Iwilliams3 approached me with a question which I think bears sharing the answer to in this thread:
Where do those 192 threads (or ALUs) fit in in what we currently know about Latte?
An ATI SIMD unit form the VLIW era can handle as many treads per clock as is the unit's amount of VLIW ALUs. For instance, an 80-SP unit from the R700 series constitutes 16 VLIW5 units, and so can do 16 threads/clock (16x VLIW5 = 80 SPs). Let's call this amount of threads per clock Tc. Now, a wavefront is a group (or in ATI terms a 'vector') of 4 x Tc threads, which execute across 4 clocks on a SIMD - without getting into too much details, this grouping is due to the way the SIMD register file is accessed. Let's call this fundamental clock constant of 4 clocks Q.
A GPU comprising of 32 VLIW units can handle 128 threads over the timespan Q, or put in other words, a 16 VLIW-unit SIMD has a wavefront of 64 threads over 4 clocks, just like an 8 VLIW SIMD (like the one I'm typing this on) has a wavefront of 32 threads over 4 clocks, etc, etc. Now, there's a catch here - those threads are not just a random bunch of threads - those threads are identical across the entire SIMD, and the entire SIMD unit is executing the same VLIW op from those identical threads over the span of a wavefront, i.e. Q. That amount Tc x Q is fundamental for the SIMD of a GPU, for the entire design of that SIMD is made with a single goal - that Tc x Q threads could be in-flight (i.e. running or ready to be run with zero latency) at any given moment. Basically, a VLIW SIMD unit keeps the state (read: registers) of Tc x Q threads, while it runs Tc of those at any given clock. So far so good?

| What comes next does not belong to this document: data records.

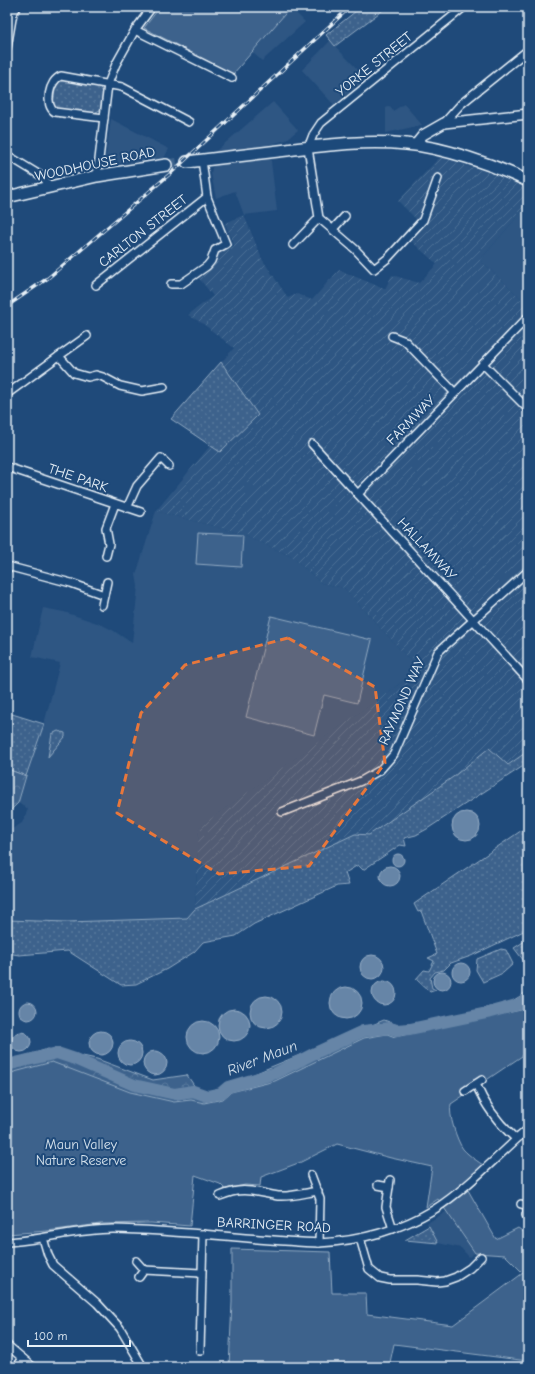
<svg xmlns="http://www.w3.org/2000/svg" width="535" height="1374" viewBox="0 0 535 1374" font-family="'Comic Neue',sans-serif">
<defs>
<pattern id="industrial-furrows" width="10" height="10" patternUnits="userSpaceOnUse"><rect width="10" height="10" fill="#2e5683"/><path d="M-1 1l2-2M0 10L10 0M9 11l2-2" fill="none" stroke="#4c6f95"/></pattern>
<pattern id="grass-dots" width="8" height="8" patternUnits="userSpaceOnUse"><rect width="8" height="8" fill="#3c628c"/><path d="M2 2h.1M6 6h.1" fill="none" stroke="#58799d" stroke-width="1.8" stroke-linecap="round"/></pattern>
<pattern id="forest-crowns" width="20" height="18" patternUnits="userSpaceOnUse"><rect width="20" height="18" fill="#3c628c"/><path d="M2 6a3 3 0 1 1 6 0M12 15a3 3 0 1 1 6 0" fill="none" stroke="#58799d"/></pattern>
</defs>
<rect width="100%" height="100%" fill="#1f4a7a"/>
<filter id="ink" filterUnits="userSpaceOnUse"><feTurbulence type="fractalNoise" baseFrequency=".025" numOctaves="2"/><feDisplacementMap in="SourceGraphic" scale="8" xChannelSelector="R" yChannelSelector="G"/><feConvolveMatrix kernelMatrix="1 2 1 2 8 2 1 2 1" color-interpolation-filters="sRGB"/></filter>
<g filter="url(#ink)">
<!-- built -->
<g fill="#2e5683">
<polygon points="290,7 305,22 262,61 252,52"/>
<polygon points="330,41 366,78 334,105 302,70"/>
<polygon points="273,102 298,130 286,140 269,145 277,211 244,215 235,191 216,198 211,173 216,151"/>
<polygon points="404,104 422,125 386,133 386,108 390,106 393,111"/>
<polygon points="111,119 169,149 164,158 107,165 105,162"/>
<polygon points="528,204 528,305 480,260"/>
<polygon points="156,511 243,534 292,557 321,583 344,588 419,670 199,827 195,909 187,918 67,922 19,955 7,953 7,832 22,823 28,809 18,803 44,724 60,663 32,657 43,608 64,612 100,624 114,631 132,643 138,586 136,575"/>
<polygon points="446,1212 475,1253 469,1257 461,1248 438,1243 427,1223"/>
</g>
<!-- industrial -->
<polygon fill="url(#industrial-furrows)" points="440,157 515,181 528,187 528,204 480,260 528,305 528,751 508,765 489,748 453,777 369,835 355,834 195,909 199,827 419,670 344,588 321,583 292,557 243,534 156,511 210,446 171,419 234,348 202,323 188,315 213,296 198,277 212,266 220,252 234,246 225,223 244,215 262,259 288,298 297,294 312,300 339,270 385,289 392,275 419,283 437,264 412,242 424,227 398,201"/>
<!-- grass -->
<g fill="url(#grass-dots)" stroke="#92aac2">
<polygon points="361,7 387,7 335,46 326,35"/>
<polygon points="60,79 99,86 103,92 100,110 96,112 95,114 55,109 53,105 56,82"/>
<polygon points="221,362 258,415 220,452 171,419"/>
<polygon points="9,713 44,724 26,776 7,769 7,722"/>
<polygon points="58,731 65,733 65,737 48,757 52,734"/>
<polygon points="489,748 508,765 528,751 528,763 427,829 416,835 404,838 406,846 400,845 363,870 358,865 345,873 349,885 337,886 254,924 236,936 203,942 194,952 167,969 136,984 121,985 68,951 19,955 7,953 7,920 67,922 187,918 195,909 355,834 369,835 453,777"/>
<polygon points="528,826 528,929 471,956 451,963 444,970 435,972 430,978 432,988 436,990 430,992 416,979 424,970 429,971 434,961 428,958 437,954 421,911 418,912 414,904"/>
<polygon points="528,939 528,960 524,961 514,948"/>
<polygon points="501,949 506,950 513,964 503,973 483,982 476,970 477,959"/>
<polygon points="429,1226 438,1243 405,1240"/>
</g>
<!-- forest -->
<g fill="url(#forest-crowns)" stroke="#92aac2">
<polygon points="7,769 26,776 18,803 11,810 7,810"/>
<polygon points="528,989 528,1043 306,1107 7,1119 7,1061 48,1049 97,1059 153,1080 187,1075 201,1096 384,1020 403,1027 509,1003 522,995"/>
</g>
<!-- green -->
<g fill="#3c628c" stroke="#92aac2">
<polygon points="160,7 291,7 233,74 144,28"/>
<polygon points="198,533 243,535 241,567 196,564"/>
<polygon points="271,616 372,640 357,703 324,695 314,735 246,717"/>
<path d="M528 1004V1052L451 1104C448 1114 457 1141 463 1149 470 1157 482 1164 490 1170L468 1190 496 1239 518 1228 528 1235V1361L394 1344 389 1367H229L232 1302V1249L330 1252 332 1293H366L367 1314 453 1325 523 1273 505 1255 475 1253 438 1199 426 1207 432 1167 391 1158 337 1144 301 1162 261 1177 260 1186 245 1185 225 1189 220 1184 195 1175 190 1226 151 1223 100 1224 47 1231 7 1234V1074L52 1062 130 1092 174 1102 191 1100 204 1103 223 1099 231 1092 275 1081 364 1038 387 1034 395 1037 521 1010Z"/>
</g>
<!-- water -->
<g fill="#6685a7" stroke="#9ab0c7">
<circle cx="466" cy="826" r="14"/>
<circle cx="398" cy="860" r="6"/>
<circle cx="390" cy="876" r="10"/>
<circle cx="372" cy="967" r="12"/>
<circle cx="461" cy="972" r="9"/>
<circle cx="442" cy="981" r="9"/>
<circle cx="384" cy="993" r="12"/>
<circle cx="346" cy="1003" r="16"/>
<circle cx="266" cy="1012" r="16"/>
<circle cx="28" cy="1011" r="9"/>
<circle cx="234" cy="1025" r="16"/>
<circle cx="203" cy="1037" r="16"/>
<circle cx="101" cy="1043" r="12"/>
<circle cx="21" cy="1042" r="10"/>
<circle cx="130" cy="1053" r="12"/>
<circle cx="155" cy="1063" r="12"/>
</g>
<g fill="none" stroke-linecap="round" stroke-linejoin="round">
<!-- river -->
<polyline stroke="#6685a7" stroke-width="12" points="7,1065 57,1053 75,1059 134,1085 175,1094 193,1091 207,1096 221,1093 228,1087 276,1073 313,1054 363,1031 390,1028 396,1030 410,1029 487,1013 520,1004 528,997"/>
<!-- highway-tunnel -->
<polyline stroke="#3d638d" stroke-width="11" stroke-dasharray="11 5.5" stroke-linecap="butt" points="166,165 187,162"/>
<!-- minor casing -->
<g stroke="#e8f1f8" stroke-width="10">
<g id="minor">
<polyline points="135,30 232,78"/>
<polyline points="7,48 13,13 17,7"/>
<path d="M104 118 55 112C44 106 49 80 61 76L122 87 189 122"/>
<polyline points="444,123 461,104 528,50"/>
<polyline points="7,155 43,177 51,188"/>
<polyline points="97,176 108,84 116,64 135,30 152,7"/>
<polyline points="438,178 423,220 388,258 374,269 355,249 319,218 308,148 313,135 321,123 464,7"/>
<polyline points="333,229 345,216"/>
<polyline points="293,245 319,218"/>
<polyline points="171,284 181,284 207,266 211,261 215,250 226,244 207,197 202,160"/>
<polyline points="96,285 207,197"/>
<polyline points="87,336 59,356 74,373 88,377 96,375 103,377 120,386 142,391 164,387"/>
<polyline points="392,336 405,341 455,393"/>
<polyline points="483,364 528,409"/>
<polyline points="7,394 59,356"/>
<polyline points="312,444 528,680"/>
<polyline points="7,467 141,512"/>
<polyline points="358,494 528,317"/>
<polyline points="127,508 137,486 161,458 169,466"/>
<polyline points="106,556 109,544 106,528 115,504"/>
<polyline points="7,566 71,583 104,595"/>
<polyline points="102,605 107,582"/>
<polyline points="282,812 361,781 380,770 394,754 438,652 528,571"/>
<path d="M476 1084C485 1106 498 1123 516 1139"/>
<polyline points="465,1091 482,1080"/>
<polyline points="311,1175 320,1199 319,1243"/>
<polyline points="390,1180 386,1207 393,1229"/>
<polyline points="378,1185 389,1187"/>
<path d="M220 1196C244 1186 254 1192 278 1196 291 1197 305 1193 318 1191"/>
<polyline points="521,1204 528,1206"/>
<polyline points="526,1215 528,1209"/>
<polyline points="43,1238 48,1255 53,1265 97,1303 120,1328 143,1367"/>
<polyline points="360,1238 369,1269 380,1278 390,1280 417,1280 437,1282 445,1281 456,1277 470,1268 481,1257"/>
<path d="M7 1242C42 1240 77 1229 113 1229 182 1230 250 1240 319 1243 359 1241 400 1230 435 1209 468 1188 498 1155 528 1129"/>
<polyline points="136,1261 144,1270 139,1277"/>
<polyline points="144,1270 201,1273"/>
<polyline points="7,1345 33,1367"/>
<polyline points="200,1351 203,1234"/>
<polyline points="16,1367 23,1359"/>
</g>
</g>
<!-- major casing -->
<g stroke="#e8f1f8" stroke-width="12">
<polyline id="major" points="415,145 423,135 444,123 528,114"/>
</g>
<!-- highway casing -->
<g stroke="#e8f1f8" stroke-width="14">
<g id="highway">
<path d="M187 162C221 158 254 154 287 150 327 145 366 140 406 144 443 147 494 165 528 181"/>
<polyline points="7,197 97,176 166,165"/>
</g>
</g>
<!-- minor -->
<use href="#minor" stroke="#1f4a7a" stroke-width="7"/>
<!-- major -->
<use href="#major" stroke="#1f4a7a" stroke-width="9"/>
<!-- highway -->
<use href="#highway" stroke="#1f4a7a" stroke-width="11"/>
<!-- rail casing -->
<g stroke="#e8f1f8" stroke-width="3.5">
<polyline id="rail" points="7,306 48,278 171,173 350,7"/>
</g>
<!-- rail -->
<use href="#rail" stroke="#1f4a7a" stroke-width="2" stroke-dasharray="6" stroke-linecap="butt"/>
</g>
</g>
<!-- marked area -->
<path fill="#e8773b" fill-opacity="0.2" stroke="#e8773b" stroke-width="3" stroke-dasharray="8 5" stroke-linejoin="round" d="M288 638 375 687 385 763 309 866 219 874 117 813 141 713 185 665Z"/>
<g text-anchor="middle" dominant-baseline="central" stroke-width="4" stroke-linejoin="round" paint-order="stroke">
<!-- street labels -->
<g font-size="14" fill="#e8f1f8" stroke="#1f4a7a">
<text transform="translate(374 64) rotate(-39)">YORKE STREET</text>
<text transform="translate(95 164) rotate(-12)">WOODHOUSE ROAD</text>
<text transform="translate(143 231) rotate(-38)">CARLTON STREET</text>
<text transform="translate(411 420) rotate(-46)">FARMWAY</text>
<text transform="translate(78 478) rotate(19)">THE PARK</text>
<text transform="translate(427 549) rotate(47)">HALLAMWAY</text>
<text transform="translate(402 701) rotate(-66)">RAYMOND WAY</text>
<text transform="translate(274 1225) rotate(3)">BARRINGER ROAD</text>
</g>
<!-- park labels -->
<g font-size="14" fill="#d7e3ed" stroke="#1f4a7a">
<text x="81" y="1144">Maun Valley<tspan x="81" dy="16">Nature Reserve</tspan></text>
</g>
<!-- water labels -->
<g font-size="15" font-style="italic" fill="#d4e1ec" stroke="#1f4a7a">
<text transform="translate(262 1058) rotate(-21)">River Maun</text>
</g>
</g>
<!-- margin -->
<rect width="535" height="1374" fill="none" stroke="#1f4a7a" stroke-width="24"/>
<rect x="12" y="12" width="511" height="1350" fill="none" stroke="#e8f1f8" stroke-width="1.5" filter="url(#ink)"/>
<!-- scale -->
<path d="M28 1340v6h102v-6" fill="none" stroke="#e8f1f8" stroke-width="2"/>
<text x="34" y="1340" font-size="12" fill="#e8f1f8" stroke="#1f4a7a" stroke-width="3" paint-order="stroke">100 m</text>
</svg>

Now, there were guesses earlier in the thread that 192 could be the number of threads corresponding to the above Tc x Q quantity of Latte, plus some 'spares' - threads all loaded to a SIMD (or to both SIMDs) and ready to run or running at any time. Let's see how viable that is, but for that we need to introduce another fundamental paradigm of the VLIW era - the clauses. A clause in our context is a sequence of ops which are of the same 'nature' - say, ALU, or fetch, or export. The AMD shader compiler groups the ops from a shader/kernel into such clauses while honoring the logical flow of the shader, and the thread scheduler (AKA 'sequencer', or SQ in ATI terms) schedules threads based on the readiness of those clauses to run. Once a clause is run on a given SIMD unit, it does not get preempted until it voluntarily yields, i.e. the multithreading on the SIMD is cooperative (yes, there are watchdog timers to take care of clauses hogging the SIMD). Say, in a given shader clause A does some tex fetches, followed by clause B which does computations with the result from those fetches. The sequencer would see the data dependence between the two (i.e. A->B), schedule clause A first, and mark clause B as ready-to-run once the result from A has been delivered. Now, this happens per kernel, and if you remember, a SIMD unit can only execute the same op from the kernel across all threads. So if our SIMD just finished with a 64-wide wavefront, and during that time the results for some of the threads waiting on clause B arrived, then perhaps it could schedule those ready-to-run threads for the next wavefront? Not really, because it would create a divergence in the SIMD - it would start executing ops from clause B, then, some wavefronts down the line, the rest of the threads waiting to proceed with clause B would unblock, but low and behold, they cannot join their siblings already running B on the SIMD because those are several instructions ahead! So the fact we chose to run some threads (out of the pool of on-board threads) as early as possible actually proved disruptive! Or, to sum it up, from all threads aboard (ie. in-flight) a SIMD, you want to either run all of them, or not run them at all! Now, how wide was our wavefront? It was 64-thread wide (or 128 threads across both SIMDs) - do you see now why keeping 96 threads (192 across both SIMDs) in flight would not be justified?
Ok, I'm taking a break here - enough of a wall-of-text for now.